_TASK TO CARRY OUT_
Show every line of the rows below that contains the string "foot", matching its case exactly.

_SUPPLIED DATA_
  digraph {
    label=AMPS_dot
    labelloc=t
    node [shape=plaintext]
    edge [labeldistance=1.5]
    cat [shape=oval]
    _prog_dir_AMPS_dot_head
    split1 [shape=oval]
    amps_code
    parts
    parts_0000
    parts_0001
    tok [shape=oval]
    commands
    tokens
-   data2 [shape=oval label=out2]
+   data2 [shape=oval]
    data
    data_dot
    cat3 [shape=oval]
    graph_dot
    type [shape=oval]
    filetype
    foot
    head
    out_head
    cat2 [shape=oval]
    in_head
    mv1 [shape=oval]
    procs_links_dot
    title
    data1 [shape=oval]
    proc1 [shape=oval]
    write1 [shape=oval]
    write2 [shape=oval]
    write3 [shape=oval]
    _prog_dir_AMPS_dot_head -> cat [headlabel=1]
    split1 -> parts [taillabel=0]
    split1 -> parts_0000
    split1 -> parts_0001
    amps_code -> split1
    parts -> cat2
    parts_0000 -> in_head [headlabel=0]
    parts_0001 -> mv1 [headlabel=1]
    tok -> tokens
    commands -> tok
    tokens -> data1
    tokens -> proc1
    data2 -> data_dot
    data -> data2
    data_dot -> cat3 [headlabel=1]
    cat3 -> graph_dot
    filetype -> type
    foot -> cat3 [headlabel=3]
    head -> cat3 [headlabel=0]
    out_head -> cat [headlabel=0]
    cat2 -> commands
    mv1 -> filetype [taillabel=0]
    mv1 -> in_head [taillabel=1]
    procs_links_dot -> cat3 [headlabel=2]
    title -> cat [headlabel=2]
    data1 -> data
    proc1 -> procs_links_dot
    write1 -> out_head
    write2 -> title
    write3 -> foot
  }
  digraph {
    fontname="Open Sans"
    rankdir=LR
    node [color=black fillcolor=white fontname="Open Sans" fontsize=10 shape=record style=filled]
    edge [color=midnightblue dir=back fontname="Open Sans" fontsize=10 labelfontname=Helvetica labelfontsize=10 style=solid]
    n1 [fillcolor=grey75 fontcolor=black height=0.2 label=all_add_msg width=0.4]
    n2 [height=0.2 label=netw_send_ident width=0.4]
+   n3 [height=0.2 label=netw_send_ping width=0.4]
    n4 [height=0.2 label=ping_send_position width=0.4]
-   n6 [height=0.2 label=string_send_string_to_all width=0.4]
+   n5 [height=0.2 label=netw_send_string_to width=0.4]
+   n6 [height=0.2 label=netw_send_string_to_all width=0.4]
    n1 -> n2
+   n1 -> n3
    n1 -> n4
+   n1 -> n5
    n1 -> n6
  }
--
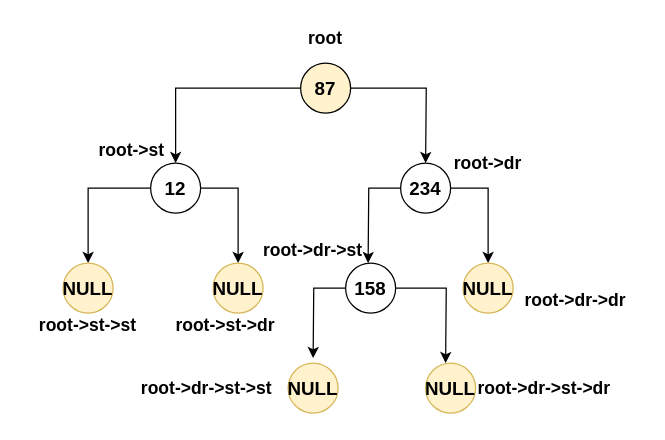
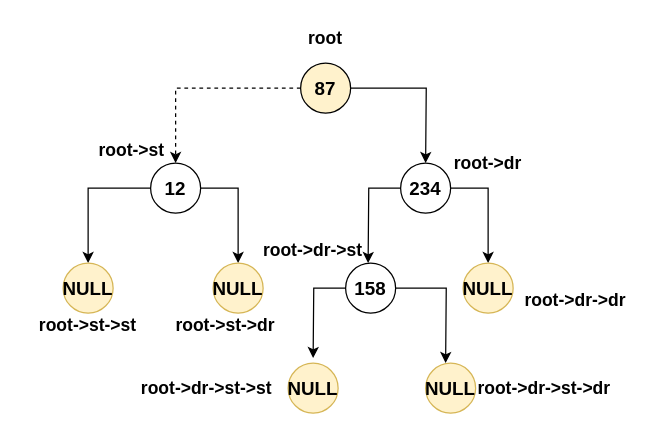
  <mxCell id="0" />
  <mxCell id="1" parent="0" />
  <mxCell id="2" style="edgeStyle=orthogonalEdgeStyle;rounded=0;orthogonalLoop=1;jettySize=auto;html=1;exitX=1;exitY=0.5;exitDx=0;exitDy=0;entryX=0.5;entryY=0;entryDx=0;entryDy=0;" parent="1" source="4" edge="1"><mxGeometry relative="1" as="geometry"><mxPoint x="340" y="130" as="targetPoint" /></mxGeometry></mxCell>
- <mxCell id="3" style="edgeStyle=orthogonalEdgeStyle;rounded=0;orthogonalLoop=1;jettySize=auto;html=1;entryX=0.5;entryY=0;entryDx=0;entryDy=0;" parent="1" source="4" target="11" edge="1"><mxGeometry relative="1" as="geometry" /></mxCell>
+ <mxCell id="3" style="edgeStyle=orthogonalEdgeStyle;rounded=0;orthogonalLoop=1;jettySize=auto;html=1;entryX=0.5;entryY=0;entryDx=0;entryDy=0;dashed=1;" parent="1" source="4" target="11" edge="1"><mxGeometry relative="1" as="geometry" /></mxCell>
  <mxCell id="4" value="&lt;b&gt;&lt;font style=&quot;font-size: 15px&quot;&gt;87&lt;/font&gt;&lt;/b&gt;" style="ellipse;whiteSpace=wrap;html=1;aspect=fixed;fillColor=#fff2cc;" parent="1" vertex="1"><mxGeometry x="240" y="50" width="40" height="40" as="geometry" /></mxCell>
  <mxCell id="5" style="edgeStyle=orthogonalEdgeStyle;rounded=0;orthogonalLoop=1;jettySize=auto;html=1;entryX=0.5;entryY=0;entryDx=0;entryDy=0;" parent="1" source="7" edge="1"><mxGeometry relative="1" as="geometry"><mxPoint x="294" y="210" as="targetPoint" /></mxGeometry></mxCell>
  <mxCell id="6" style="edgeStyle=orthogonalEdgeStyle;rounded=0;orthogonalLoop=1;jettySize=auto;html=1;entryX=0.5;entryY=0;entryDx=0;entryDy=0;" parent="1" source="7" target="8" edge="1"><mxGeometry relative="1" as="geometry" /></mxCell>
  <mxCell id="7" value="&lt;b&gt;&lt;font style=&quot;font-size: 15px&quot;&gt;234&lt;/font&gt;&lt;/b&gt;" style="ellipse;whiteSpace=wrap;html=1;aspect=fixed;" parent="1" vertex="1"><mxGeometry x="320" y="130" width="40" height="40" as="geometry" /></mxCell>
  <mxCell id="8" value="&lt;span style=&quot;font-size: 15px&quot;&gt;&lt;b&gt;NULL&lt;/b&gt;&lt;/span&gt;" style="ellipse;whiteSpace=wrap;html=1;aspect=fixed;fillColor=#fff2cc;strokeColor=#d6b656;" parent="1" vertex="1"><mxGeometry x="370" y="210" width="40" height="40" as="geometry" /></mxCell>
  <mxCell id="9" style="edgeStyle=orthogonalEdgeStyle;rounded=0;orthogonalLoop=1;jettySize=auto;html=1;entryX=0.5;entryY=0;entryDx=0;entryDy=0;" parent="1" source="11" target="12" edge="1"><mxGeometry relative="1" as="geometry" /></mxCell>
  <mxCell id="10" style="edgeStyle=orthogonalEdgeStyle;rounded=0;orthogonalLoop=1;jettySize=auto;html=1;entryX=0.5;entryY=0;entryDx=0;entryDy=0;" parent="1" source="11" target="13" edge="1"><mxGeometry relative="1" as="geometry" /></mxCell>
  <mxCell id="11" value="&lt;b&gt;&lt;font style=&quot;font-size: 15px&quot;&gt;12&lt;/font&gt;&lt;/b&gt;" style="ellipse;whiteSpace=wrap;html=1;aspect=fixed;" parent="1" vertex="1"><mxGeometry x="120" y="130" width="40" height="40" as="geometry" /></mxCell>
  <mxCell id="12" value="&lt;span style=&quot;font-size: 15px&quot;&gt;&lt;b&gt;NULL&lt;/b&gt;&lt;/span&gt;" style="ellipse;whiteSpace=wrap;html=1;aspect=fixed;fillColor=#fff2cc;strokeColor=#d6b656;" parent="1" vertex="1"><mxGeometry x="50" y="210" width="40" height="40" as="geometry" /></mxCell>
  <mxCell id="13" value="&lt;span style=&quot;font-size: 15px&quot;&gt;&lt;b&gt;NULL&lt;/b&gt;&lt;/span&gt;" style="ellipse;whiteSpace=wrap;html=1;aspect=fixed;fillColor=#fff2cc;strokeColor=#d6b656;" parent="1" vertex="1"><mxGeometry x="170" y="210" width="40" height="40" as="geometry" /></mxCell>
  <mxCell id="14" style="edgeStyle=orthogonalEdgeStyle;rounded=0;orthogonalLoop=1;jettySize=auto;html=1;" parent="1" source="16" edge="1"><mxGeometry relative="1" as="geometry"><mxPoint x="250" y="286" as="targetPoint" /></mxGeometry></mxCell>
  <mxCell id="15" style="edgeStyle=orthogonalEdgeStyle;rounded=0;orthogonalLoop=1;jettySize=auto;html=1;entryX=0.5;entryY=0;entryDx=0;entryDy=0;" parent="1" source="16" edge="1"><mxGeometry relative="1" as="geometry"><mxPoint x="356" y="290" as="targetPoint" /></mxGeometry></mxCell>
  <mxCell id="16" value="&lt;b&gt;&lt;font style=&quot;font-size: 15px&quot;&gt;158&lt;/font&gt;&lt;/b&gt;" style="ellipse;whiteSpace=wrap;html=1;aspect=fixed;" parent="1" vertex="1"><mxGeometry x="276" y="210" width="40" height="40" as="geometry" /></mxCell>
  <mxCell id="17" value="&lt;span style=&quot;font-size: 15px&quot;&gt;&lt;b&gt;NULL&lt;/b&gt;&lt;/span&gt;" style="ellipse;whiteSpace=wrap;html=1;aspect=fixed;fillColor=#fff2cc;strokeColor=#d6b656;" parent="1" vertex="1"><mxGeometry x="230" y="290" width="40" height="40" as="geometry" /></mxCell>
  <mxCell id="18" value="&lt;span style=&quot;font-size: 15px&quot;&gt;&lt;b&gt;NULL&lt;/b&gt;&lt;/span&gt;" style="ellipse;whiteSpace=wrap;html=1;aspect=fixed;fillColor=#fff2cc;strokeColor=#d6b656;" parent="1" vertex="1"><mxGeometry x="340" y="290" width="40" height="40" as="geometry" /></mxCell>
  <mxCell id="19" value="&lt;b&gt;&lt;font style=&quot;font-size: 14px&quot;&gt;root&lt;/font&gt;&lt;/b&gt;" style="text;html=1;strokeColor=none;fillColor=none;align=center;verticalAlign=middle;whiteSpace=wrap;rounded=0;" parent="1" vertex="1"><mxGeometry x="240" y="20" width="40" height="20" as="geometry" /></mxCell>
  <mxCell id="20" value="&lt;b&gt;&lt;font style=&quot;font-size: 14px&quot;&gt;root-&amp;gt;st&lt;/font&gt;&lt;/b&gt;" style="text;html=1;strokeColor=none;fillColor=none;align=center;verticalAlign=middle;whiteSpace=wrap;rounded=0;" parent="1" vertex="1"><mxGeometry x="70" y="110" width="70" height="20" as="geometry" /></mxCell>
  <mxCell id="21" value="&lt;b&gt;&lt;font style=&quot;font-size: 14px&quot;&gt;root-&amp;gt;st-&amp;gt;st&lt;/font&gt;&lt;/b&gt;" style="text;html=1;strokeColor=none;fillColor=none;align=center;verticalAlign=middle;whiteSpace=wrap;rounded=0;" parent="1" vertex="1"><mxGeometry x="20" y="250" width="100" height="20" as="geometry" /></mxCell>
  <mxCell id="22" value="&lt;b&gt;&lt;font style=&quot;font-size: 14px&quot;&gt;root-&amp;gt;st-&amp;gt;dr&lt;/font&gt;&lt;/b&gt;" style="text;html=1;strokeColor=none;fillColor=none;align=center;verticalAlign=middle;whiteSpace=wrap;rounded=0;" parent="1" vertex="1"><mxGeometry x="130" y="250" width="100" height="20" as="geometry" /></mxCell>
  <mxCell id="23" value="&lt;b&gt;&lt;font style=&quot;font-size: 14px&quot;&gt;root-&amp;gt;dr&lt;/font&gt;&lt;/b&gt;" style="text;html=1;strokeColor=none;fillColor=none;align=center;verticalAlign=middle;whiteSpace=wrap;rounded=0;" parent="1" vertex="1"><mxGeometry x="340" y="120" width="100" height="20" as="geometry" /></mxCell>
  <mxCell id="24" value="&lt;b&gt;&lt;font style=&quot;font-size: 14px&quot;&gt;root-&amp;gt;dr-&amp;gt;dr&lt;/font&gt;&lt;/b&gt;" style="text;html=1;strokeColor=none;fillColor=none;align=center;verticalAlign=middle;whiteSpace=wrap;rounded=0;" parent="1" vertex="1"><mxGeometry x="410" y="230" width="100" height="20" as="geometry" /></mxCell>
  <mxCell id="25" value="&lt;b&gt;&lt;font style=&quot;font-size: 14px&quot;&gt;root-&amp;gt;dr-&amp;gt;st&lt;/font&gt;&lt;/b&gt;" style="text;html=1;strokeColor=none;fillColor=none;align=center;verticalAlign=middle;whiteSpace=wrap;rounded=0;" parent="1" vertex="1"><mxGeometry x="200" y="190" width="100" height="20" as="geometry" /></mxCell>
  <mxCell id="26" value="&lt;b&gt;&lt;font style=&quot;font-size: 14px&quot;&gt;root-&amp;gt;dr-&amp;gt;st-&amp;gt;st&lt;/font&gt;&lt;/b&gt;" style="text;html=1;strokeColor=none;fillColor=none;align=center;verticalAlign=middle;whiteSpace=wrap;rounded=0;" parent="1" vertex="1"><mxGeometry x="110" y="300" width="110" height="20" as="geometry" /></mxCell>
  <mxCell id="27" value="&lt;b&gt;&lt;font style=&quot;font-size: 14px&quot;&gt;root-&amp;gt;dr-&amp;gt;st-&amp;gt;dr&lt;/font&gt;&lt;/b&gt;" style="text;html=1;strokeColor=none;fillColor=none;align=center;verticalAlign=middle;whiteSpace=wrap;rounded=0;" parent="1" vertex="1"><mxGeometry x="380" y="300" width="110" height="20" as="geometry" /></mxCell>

_RESPONSE TO THIS EXERCISE_
    foot
    foot -> cat3 [headlabel=3]
    write3 -> foot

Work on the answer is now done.